We passed an hour with her reading me parts of her interviews, journal entries from dirty old leather-bound diaries, all of which attested to the strength of the image of the word doll, a doll that grew as you did, could speak to you in your mind, lead you to places you’d never been. The strangest particulars surfaced. One woman, thirty years old at the time, wrote in her diary that in all the years she’d played with Cook Gray, she’d never seen him naked, but she knew without looking that he only had one testicle. His best dish was roasted possum with cabbage, and she often used his recipes in cooking for her family. One interviewee said that her word doll was Deacon Tru, and that her husband’s had begun as Builder Cy but somehow transformed into Barkeep Jon and was subsequently the ruination of their love. Among the papers was a letter detailing a farmer’s thirty-year argument with his field friend. After he retired, he said he realized that fight had been the one thing that kept him going through thick and thin.
Eventually Beverly ran out of steam. She lit a cigarette and eased back in her chair. “It’s completely mad,” she said, flicked her ash on the floor, and smiled.
“What about this?” I said and lifted the sickle off the table.
She blinked, pursed her lips, and said, “Mower Manc. That was the end of the whole shebang.”
“The end of the ritual?”
She nodded. “In the early 1880s, word dolls were still part of the local culture. Who knows how much longer they would have carried on with the 20th century coming full speed ahead. But in that last year, somewhere around mid-summer, a fire started in the minister’s barn one night. The place burned to the ground and the minister’s wife’s buggy horse died in the flames. Every one suspected this boy, Evron Simms, who’d been caught lighting fires before. The minister, knowing the boy’s parents well, decided not to pursue punishment for the crime. Come the equinox, only a week later, Evron was due a visit from the doll maker, and the doll maker came.

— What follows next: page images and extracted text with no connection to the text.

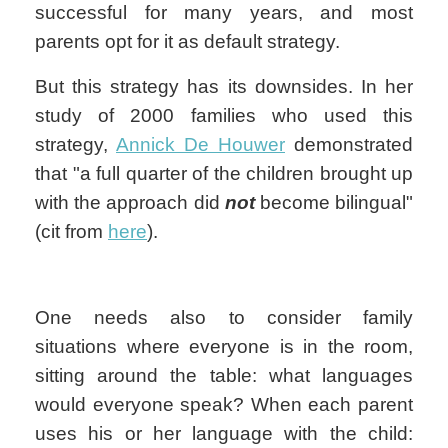
successful for many years, and most
parents opt for it as default strategy.
But this strategy has its downsides. In her
study of 2000 families who used this
strategy,
Annick De Houwer
demonstrated
that "a full quarter of the children brought up
with the approach did
not
become bilingual"
(cit from
here
).
One needs also to consider family
situations where everyone is in the room,
sitting around the table: what languages
would everyone speak? When each parent
uses his or her language with the child:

“Some of the folks I interviewed in the ’60s knew this boy, grew up with him. He’d told more than one of them that his field friend was Mower Manc,
a straw hat brim covering his eyes, a laborer’s shirt and suspenders, calloused hands, and a large sickle. In other words, the doll maker made Evron a word doll whose very job was to toil in the fields. That doll maker, I discovered, was none other than the minister’s wife. You can’t be sure that her choice for him was malicious or that he didn’t change the aspect of what was initially given to him, but if she did knowingly make his only plaything in the fields work itself, that would be hard-hearted.”

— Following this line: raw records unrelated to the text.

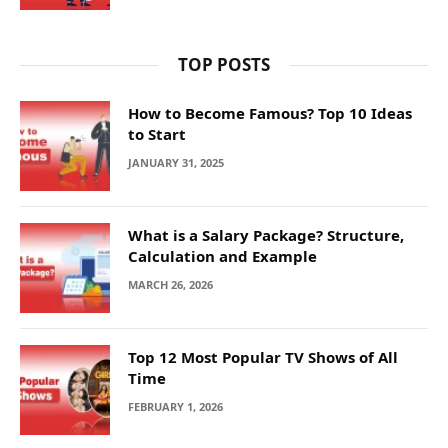
TOP POSTS
How to Become Famous? Top 10 Ideas
to Start
JANUARY 31, 2025
What is a Salary Package? Structure,
Calculation and Example
MARCH 26, 2026
Top 12 Most Popular TV Shows of All
Time
FEBRUARY 1, 2026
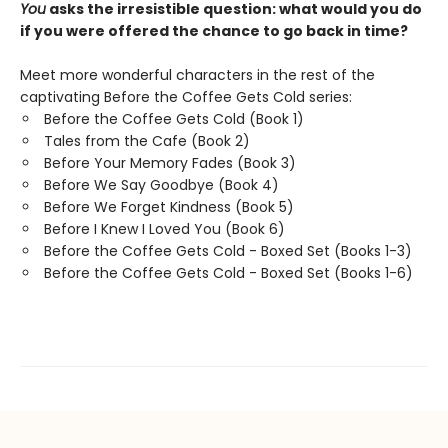
You
asks the irresistible question: what would you do
if you were offered the chance to go back in time?
Meet more wonderful characters in the rest of the
captivating Before the Coffee Gets Cold series:
Before the Coffee Gets Cold (Book 1)
Tales from the Cafe (Book 2)
Before Your Memory Fades (Book 3)
Before We Say Goodbye (Book 4)
Before We Forget Kindness (Book 5)
Before I Knew I Loved You (Book 6)
Before the Coffee Gets Cold - Boxed Set (Books 1-3)
Before the Coffee Gets Cold - Boxed Set (Books 1-6)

I looked down at the sickle and said, “This doesn’t sound like it’s gonna end well.”
“Hold on,” she said and put her hand out like a traffic cop to stop me. “Harvest starts, and Evron’s sent out into the fields with that sickle you see there and is given a huge plot of hay to cut. By many accounts he immediately set to work and worked with a kind of ferocity that made him seem possessed. By sunset the field was mown, and the boy had a violet pallor, froth at the corners of his mouth. Even his father, a severe man, worried about what he’d witnessed. He wrote, ‘I never thought I’d see an instance where a boy could work too hard, but today I seen it. My own Evron. I should be proud, but the sight of it wasn’t a prideful thing. I’d describe it more as frightful.’ ”

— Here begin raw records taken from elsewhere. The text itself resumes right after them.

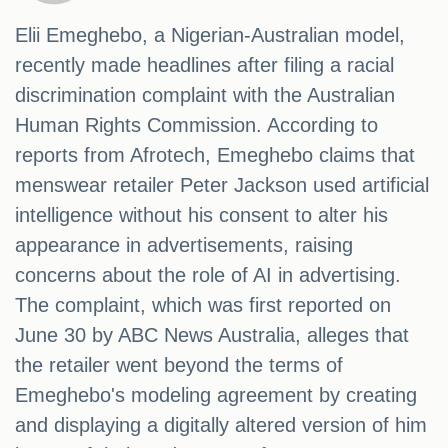
Elii Emeghebo, a Nigerian-Australian model,
recently made headlines after filing a racial
discrimination complaint with the Australian
Human Rights Commission. According to
reports from Afrotech, Emeghebo claims that
menswear retailer Peter Jackson used artificial
intelligence without his consent to alter his
appearance in advertisements, raising
concerns about the role of AI in advertising.
The complaint, which was first reported on
June 30 by ABC News Australia, alleges that
the retailer went beyond the terms of
Emeghebo's modeling agreement by creating
and displaying a digitally altered version of him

“People passed by the farm frequently after that first harvest to catch a glimpse of the boy mowing hay. They noticed that he had taken to wearing a broad-brimmed straw hat to block the sun. When the minister passed away, among his papers was a sermon he’d written about the boy’s mowing. It’s a very elegant document for what’s there, predictably linking Evron’s sickle with the scythe of Death, but half way down the page the minister runs out of words. There are marks on the paper then, circles and crosses and a simple sun. At the bottom he writes—Elegast.”